::: GIVEN TEXT :::
To be honest, I don’t know how many objectively attractive or beautiful women I have been with, though I am certain that I have been with a few of those. But more importantly, these women that I am with, they are beautiful to me, and I desire them in such a way that casts the impression that I have never loved anyone the way that I love them ever before. And in all sincerity, it is the truth-- at least it is OUR truth-- that they have become transcendent to me and all that I want, have ever wanted, and ever will want from another person can all be found in them. And when you are wondering how deep, it’s deep, deeper than Atlantis.
I was still fighting amateur boxing matches when I met my ex-wife. I wasn’t sure if I wanted to go pro, still feeling that I lacked the connection with a decent trainer to teach me to be a fighter. So when I met her, I was still lacking a little confidence in my ability, to be the next Thomas Hearns. But really, that was never my goal. The dreams of professional sports stardom is littered with broken souls, and I never wanted to add mine to them. But what I did see in boxing is the life of adventure and not only that, the means to my next step in my life. Though I was never an “at-risk” child, I always had thought that boxing kept me from wandering the streets lost and in search of an identity, so it had already more than delivered for me. With the modest goals that I had in mind for my professional career, I only needed to have been with a supportive woman to have achieved my goals. Clearly, I did not meet that woman in my ex-wife.
:::
#### TO DO
1 > Answer these questions about the essay on love and boxing, one line each:
(a) What does the writer say the feeling runs deeper than?
(b) What was the writer still doing when meeting the ex-wife?
(c) Which boxer does the writer name?
2 > Write the next part of the essay on love and boxing, picking up after its final sentence.
::: RECORD EXTRACTS :::
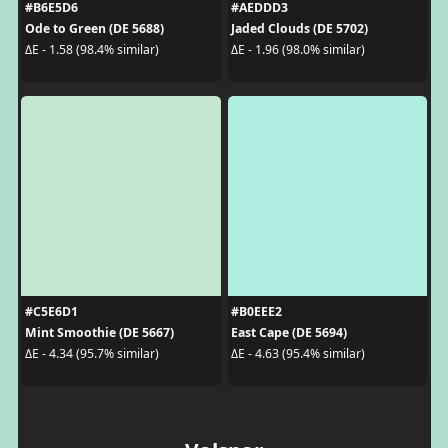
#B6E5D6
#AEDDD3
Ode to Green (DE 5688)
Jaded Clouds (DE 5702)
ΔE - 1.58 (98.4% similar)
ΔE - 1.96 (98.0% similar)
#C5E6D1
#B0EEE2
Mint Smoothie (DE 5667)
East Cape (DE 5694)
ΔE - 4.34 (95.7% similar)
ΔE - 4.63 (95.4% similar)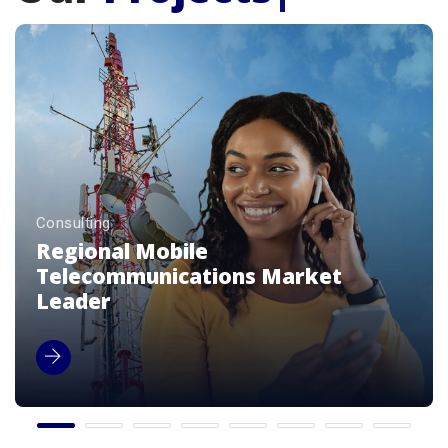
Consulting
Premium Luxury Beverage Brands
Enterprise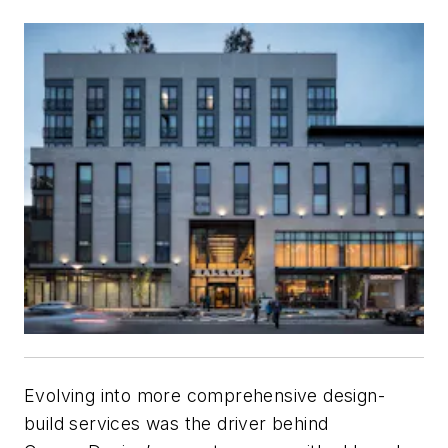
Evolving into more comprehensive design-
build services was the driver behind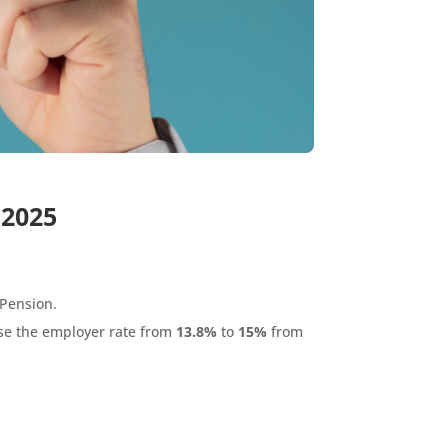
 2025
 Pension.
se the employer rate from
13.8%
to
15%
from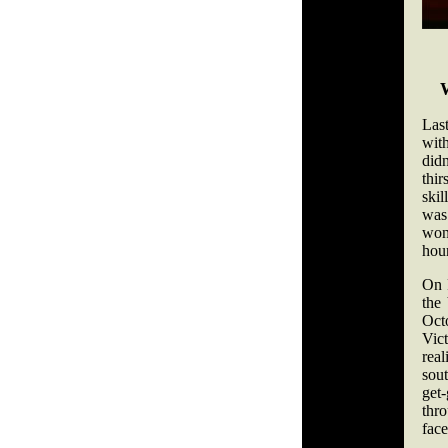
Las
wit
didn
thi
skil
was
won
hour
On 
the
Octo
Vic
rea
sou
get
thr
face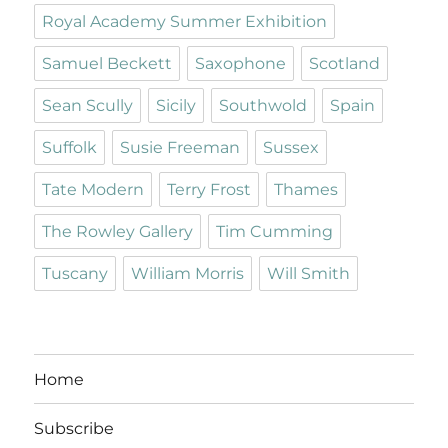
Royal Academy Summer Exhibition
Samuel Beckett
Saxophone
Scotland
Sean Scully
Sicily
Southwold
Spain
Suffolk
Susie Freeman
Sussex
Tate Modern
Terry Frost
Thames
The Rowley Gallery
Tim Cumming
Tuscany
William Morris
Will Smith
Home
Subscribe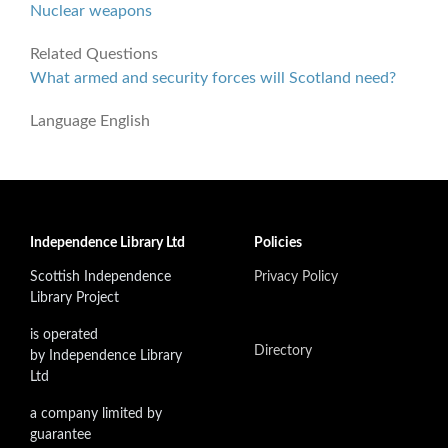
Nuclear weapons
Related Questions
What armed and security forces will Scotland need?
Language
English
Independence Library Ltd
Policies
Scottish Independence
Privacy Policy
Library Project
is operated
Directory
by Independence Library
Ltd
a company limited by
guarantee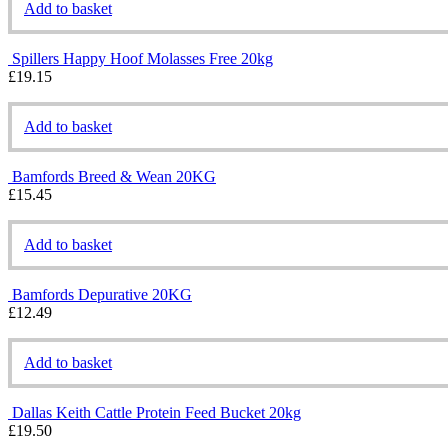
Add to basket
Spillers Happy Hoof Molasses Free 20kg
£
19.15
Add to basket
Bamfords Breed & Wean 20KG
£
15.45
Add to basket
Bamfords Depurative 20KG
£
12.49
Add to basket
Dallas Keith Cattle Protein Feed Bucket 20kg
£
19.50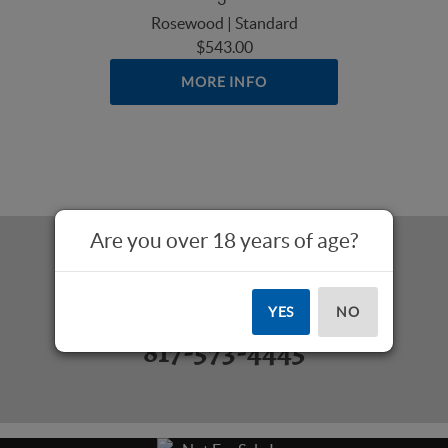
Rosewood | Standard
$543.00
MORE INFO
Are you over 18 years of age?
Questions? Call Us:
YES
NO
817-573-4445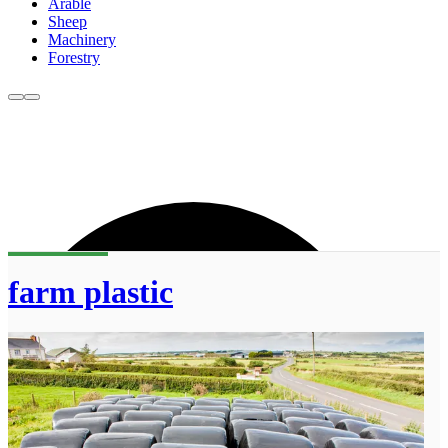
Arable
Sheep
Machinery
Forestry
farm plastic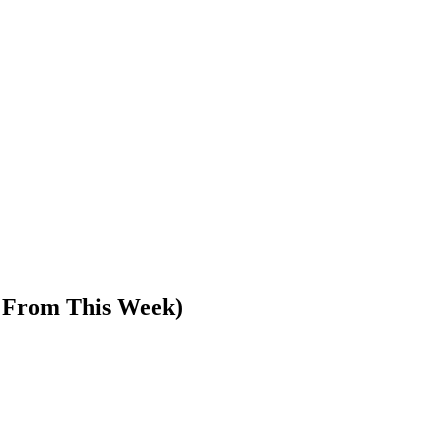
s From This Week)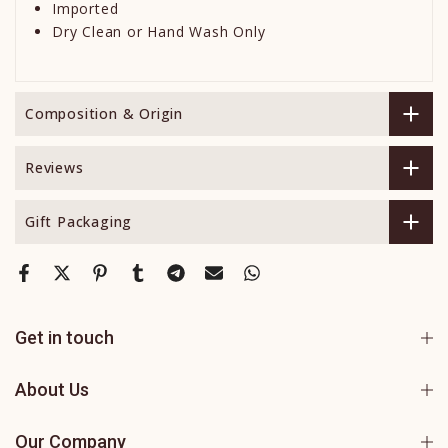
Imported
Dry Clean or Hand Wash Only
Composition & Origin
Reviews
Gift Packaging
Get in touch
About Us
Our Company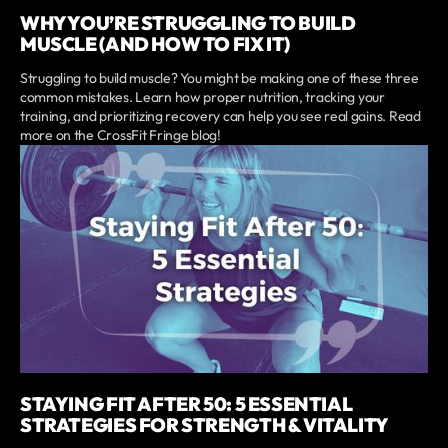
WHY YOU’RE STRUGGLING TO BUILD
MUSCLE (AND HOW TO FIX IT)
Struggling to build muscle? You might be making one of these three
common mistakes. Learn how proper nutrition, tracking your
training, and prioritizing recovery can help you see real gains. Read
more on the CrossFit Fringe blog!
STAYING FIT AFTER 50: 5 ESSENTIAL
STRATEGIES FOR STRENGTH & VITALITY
:::
#### PER-TASK OUTPUTS
1 >
(a) Atlantis.
(b) Fighting amateur boxing matches.
(c) Thomas Hearns.

2 >
Superficially, I know I give off the aura of “twee” and that whimsy is the garland around my neck. I know that I sound lost to the pipe dreams of romanticism, and that my “goal-deficient” outlook does not sit well with the “more mature, realistic outlook” of women. Whether they have children, looking out for family members, working and going to school, the LITANY of responsibilities that makes them “more responsible”, I think that those like my ex-wife, are doing the “good women” of the world a disservice when they appropriate that particular mantle.
When I look back and think about what I lost in that relationship… the term “deeply” comes to mind. Not that I am shallow and superficial, because I am not nor have I ever been. But that when it came to deeply loving, I had a “deep” but it was not “as deep as necessary”. Apparently, that was a lesson that I had been hard for me to learn, because it happened twice. And it had to be re-taught because of what happened the very first time I was tested.
My ex-wife did not like me boxing. Rather than delve into all the insecurities and irrational thinking and behavior that took place, what I want to stress here is that for the good of our marriage, I stopped. Cold turkey, not unlike what I have done since I retired for good, not even trips to the gyms about town to reminisce. Nothing ran as deep in me as boxing did, and because I was sworn to an oath, unable to convince her to allow for my dream, I put it off, deferring it, actually, to another place and time in my life’s continuum. This was the test of how “true” my love was for her. Because if I truly loved her, why couldn’t I make this sacrifice for the greater good of our marriage?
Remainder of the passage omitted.